Surgery Surgery · Medicine

Gallstones

Gallstones affect 10–15% of the Western population. Most are asymptomatic — but the minority who develop symptoms account for a significant surgical workload. Knowing the risk factors, types, and complications is essential.

✦ The Mnemonic

"FORD Drives Gallstone Risk"

Female · Obese · Rapid weight loss · Diabetes — the classic Gallstone risk factors

F Female Oestrogen increases biliary cholesterol secretion and reduces gallbladder motility; OCP + pregnancy increase risk
O Obese Obesity increases hepatic cholesterol secretion; BMI >30 triples risk
R Rapid weight loss Mobilises cholesterol; reduces bile acids; gallbladder stasis — bariatric surgery risk
D Diabetes/Diet Diabetic neuropathy reduces gallbladder motility; high fat diet increases risk

📚 Clinical Breakdown

80% of gallstones are cholesterol stones (formed when bile is supersaturated with cholesterol — Admirand-Small triangle). 15% are pigment stones (black: haemolytic anaemias such as sickle cell, hereditary spherocytosis; brown: infected bile/biliary stasis). Cholesterol stones are radiolucent; pigment stones may be radio-opaque.

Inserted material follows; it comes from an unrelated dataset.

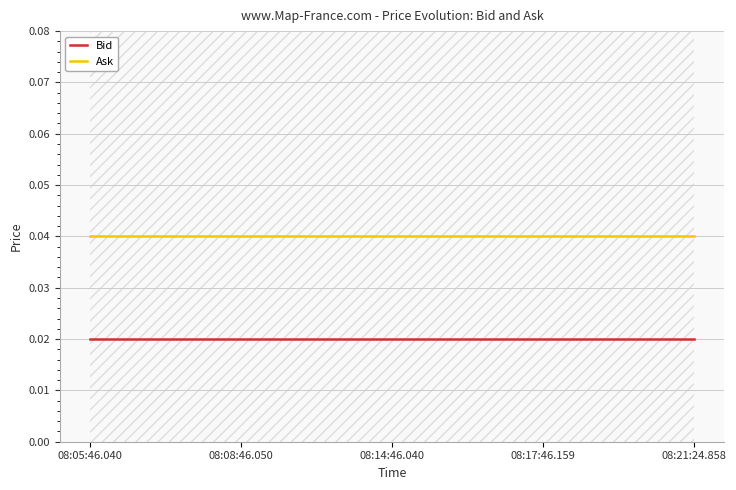

How many data points does each series have?

5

Complications follow a predictable anatomical sequence: biliary colic (stone impacted in cystic duct → colicky RUQ pain) → cholecystitis (stone obstructing cystic duct → bacterial infection) → common bile duct stone (choledocholithiasis → obstructive jaundice, cholangitis, pancreatitis) → Mirizzi syndrome (external compression of CHD by a stone in Hartmann's pouch).

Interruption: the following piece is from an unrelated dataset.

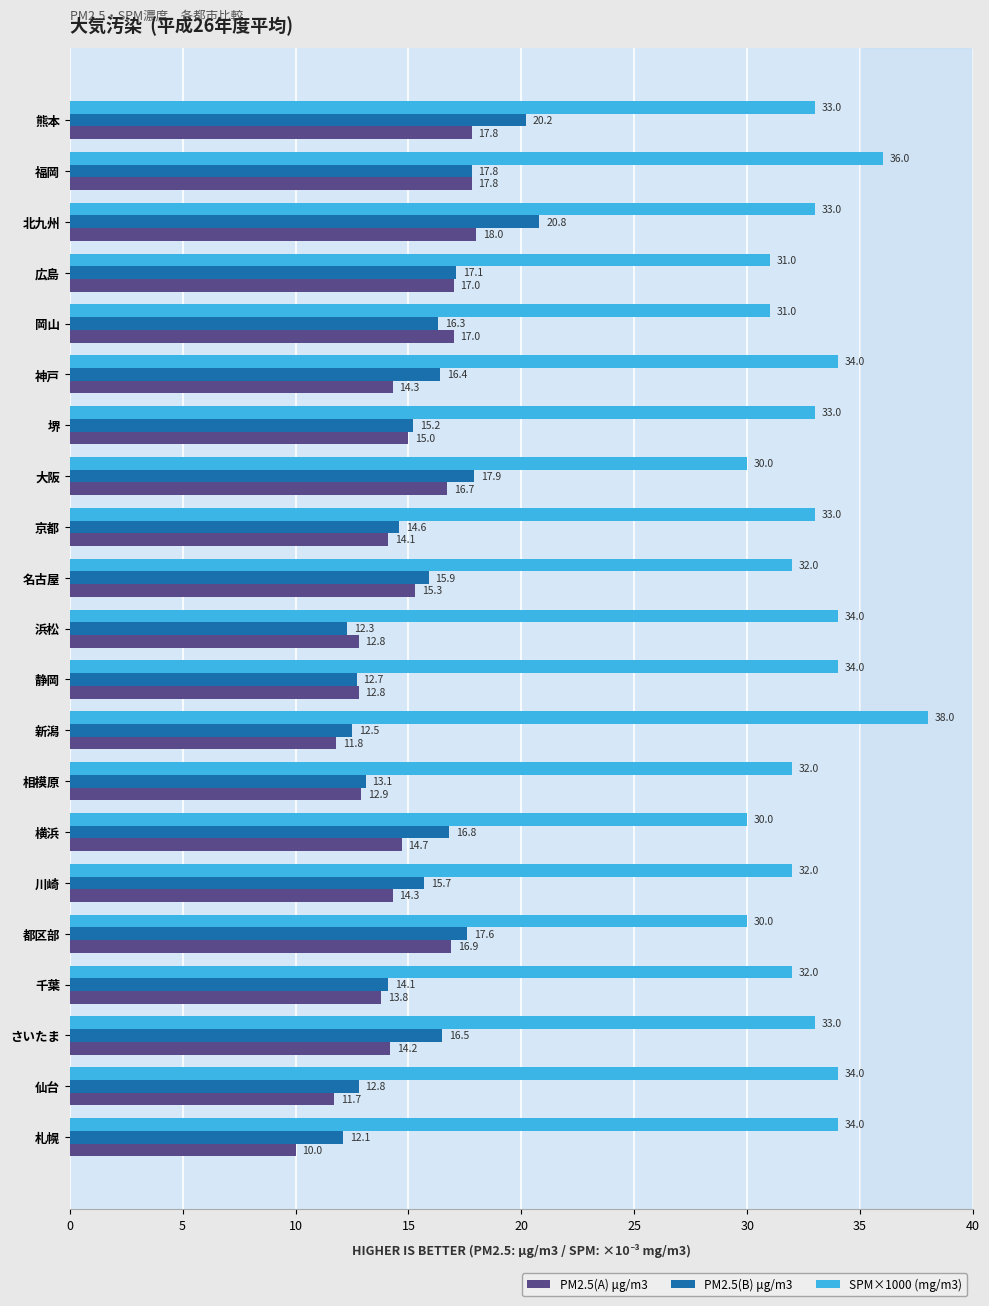

True or false: PM2.5(A) μg/m3 has a value of 15.0 at 堺.

True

Charcot's triad (acute cholangitis): fever + rigors, jaundice, RUQ pain. Suggests CBD stone with ascending cholangitis. Add hypotension and confusion = Reynold's pentad (suppurative cholangitis) — needs urgent ERCP for biliary decompression and IV antibiotics.

Stone types Cholesterol (80%): radiolucent; Pigment (15%): radio-opaque
Charcot's triad Fever/rigors + jaundice + RUQ pain = cholangitis
Reynold's pentad Charcot's + hypotension + confusion = suppurative cholangitis
Murphy's sign Inspiration halted by RUQ palpation during cholecystitis

⭐ Clinical Pearl

Mirizzi syndrome: a large gallstone impacted in Hartmann's pouch (or cystic duct) compresses the common hepatic duct from outside — causing obstructive jaundice and mimicking a cholangiocarcinoma on imaging. Types I–IV based on whether a cholecystocholedochal fistula has formed. Requires careful surgical planning — ERCP may fail and open surgery is often needed.